I met the nicest Tranny last night. He/She loves Cheetos.
The guy next to me is watching porn. EVERYTIME I COME TO THE LIBRARY SOME RANDOM GUY NEXT TO ME LOOKS AT PORN.
it's a girl!!
That's great, I look forward to meeting her in 18 years
my dog ran away and came back with a marajuana plant. what are you doing tonight?
i can barely draw a stick figure let alone shave a heart into my pubes
You remember those guys we called the police on after they stole our keg? Turns out one of them is a student instructor in one of my classes. Figuring out how best to use this information.
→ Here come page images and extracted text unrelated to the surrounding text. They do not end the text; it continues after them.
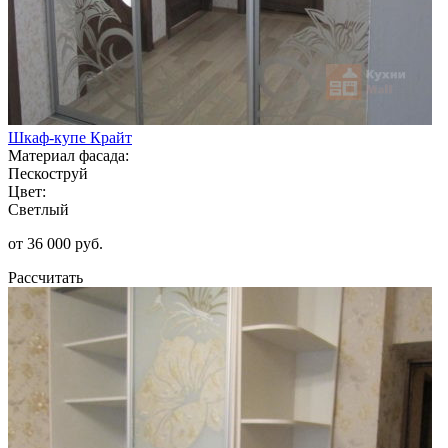
Шкаф-купе Крайт
Материал фасада:
Пескоструй
Цвет:
Светлый
от 36 000 руб.
Рассчитать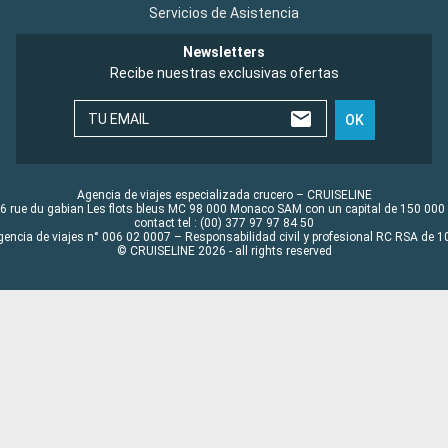
Servicios de Asistencia
Newsletters
Recibe nuestras exclusivas ofertas
TU EMAIL
OK
Agencia de viajes especializada crucero – CRUISELINE
6 rue du gabian Les flots bleus MC 98 000 Monaco SAM con un capital de 150 000
contact tel : (00) 377 97 97 84 50
gencia de viajes n° 006 02 0007 – Responsabilidad civil y profesional RC RSA de
© CRUISELINE 2026 - all rights reserved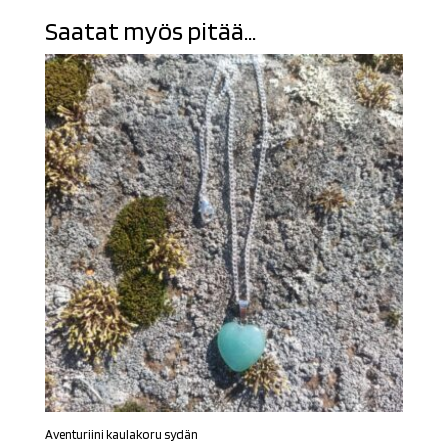
Saatat myös pitää...
Aventuriini kaulakoru sydän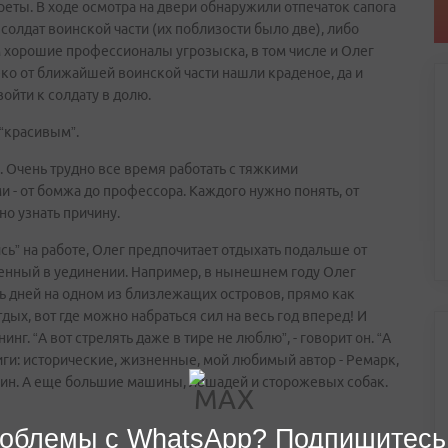
ареты. В ходе осмотра на двери обнаружили отпечаток сапога
солдат воинской части (их поблизости было две), либо
м хорошие профессионалы угрозыска, в том числе и Олег
еко от ближайшей воинской части нашли краденое, да и
ойти к солдату в долю.
“красивым”.
я. Очень трудно все время работать с тяжкими
- от бомжа до профессора. Каждого нужно понять, от
но узнать причину.
ь” на работе, Олег предпочитает отдыхать подальше от
енный в уединении. Например, в нынешнем году Олег
ть дней на одном из близлежащих островов, прямо как
тдых, вот где можно набраться сил на весь год вперед! И
инг. “А вот стрелять даже в тире не люблю”, - говорит он. “А
ги: исторические, жизненные, мой любимый автор - Ремарк,
ин. А еще большие машины, лошадей и сторожевых собак.
облемы с WhatsApp? Подпишитесь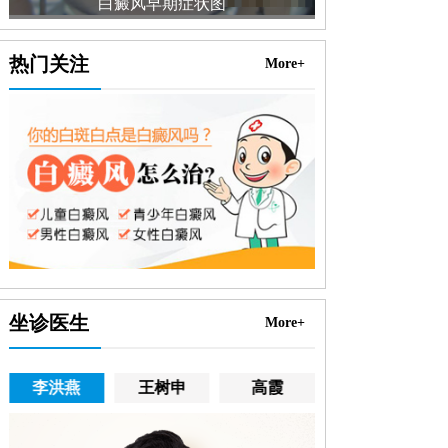
白癜风早期症状图
白癜
热门关注
More+
坐诊医生
More+
李洪燕
王树申
高霞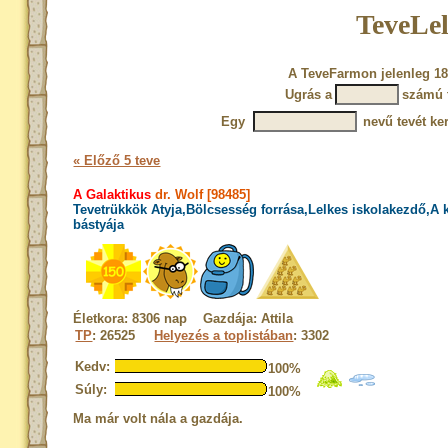
TeveLel
A TeveFarmon jelenleg 18
Ugrás a
számú 
Egy
nevű tevét ke
« Előző 5 teve
A Galaktikus
dr. Wolf [98485]
Tevetrükkök Atyja,Bölcsesség forrása,Lelkes iskolakezdő,A
bástyája
Életkora: 8306 nap Gazdája: Attila
TP
: 26525
Helyezés a toplistában
: 3302
Kedv:
100%
Súly:
100%
Ma már volt nála a gazdája.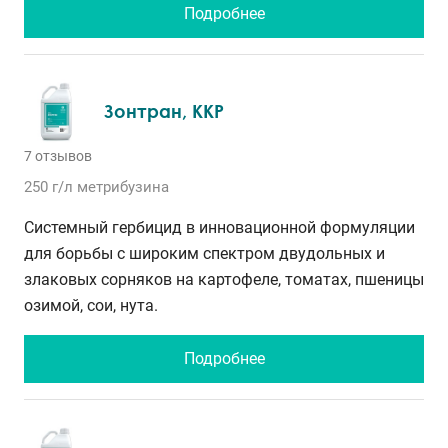
Подробнее
Зонтран, ККР
7 отзывов
250 г/л
метрибузина
Системный гербицид в инновационной формуляции
для борьбы с широким спектром двудольных и
злаковых сорняков на картофеле, томатах, пшеницы
озимой, сои, нута.
Подробнее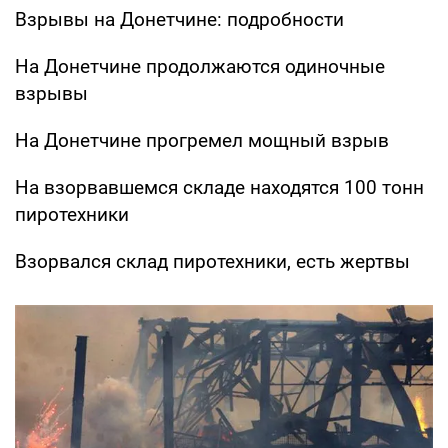
Взрывы на Донетчине: подробности
На Донетчине продолжаются одиночные
взрывы
На Донетчине прогремел мощный взрыв
На взорвавшемся складе находятся 100 тонн
пиротехники
Взорвался склад пиротехники, есть жертвы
He texted me for drugs this time. Not sex. I dunno if I should be pleased it's not sex or disappointed that I come across as a druggie
I know. They started calling me The Incident. The hotel maids, that is.
Why doesn't the washer have a puke setting?
Why i have shady connections. Owner just txt me asking to come by and judge the new stripper.
He was in the middle of making out with two girls at once, but then the guy next to me said "I feel like I'm watching Animal Planet" he stopped to give him a high five
My dad sent me a 10 ft beer bong and my mom sent me ideas for future careers. I'll let you guess who my favorite parent is. Also, come over tonight. and bring beers.
I found a playlist on my ipod with only one song on it: gold digger. confused, but not surprised.
Guess who just set half their backyard on fire.
Please tell me youre joking.
Nope. on the brightside though, im really gonna quit smoking this time.
My New Year's resolution consists of less weekday hangovers, more sex, and more money.